Tuesday, June 14, 2005

Disrespecting People Who Work with their Hands as Well as Their Heads

Sometimes a newspaper article acquires such bogosity that it must enter a science blog. This op-ed column, aimed at softening up voters for an older retirement age, suggests putting off retirement to "work at the office." The majority of Americans work in executive, professional, sales, technical and administrative jobs. But a substantial minority - and those who make and build stuff rather than sell it - have jobs with serious physical demands. People who pound steel on the assembly line 10 hours a day and didn't have time or energy to pump iron or train for the marathon.

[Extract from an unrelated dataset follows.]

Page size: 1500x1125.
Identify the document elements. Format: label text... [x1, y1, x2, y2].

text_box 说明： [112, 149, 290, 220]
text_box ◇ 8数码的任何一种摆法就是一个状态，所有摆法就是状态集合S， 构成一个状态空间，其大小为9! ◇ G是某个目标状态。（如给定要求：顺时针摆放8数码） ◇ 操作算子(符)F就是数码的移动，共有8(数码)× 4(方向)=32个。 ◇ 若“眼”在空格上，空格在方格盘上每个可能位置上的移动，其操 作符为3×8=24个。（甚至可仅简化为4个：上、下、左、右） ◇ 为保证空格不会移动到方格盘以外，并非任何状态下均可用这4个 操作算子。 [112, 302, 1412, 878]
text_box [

There's a lot of population literature suggesting musculoskeletal problems for older people with "physically demanding" jobs, but it's mostly questionaire job data which doesn't distinguish seriously repetitive or heavy work. It's time to compile that literature before we condemn people to another 10 years doing more than the body can stand.


Op-Ed Columnist
The Old and the Rested

Published: June 14, 2005

Men in their 70's raced on bikes for 40 kilometers in this month's National Senior Games in Pittsburgh. A 68-year-old woman threw the discus 85 feet, and a 69-year-old man hurled the javelin nearly half the length of a football field.

Is it possible that people this age are still physically capable of putting in a full day's work at the office?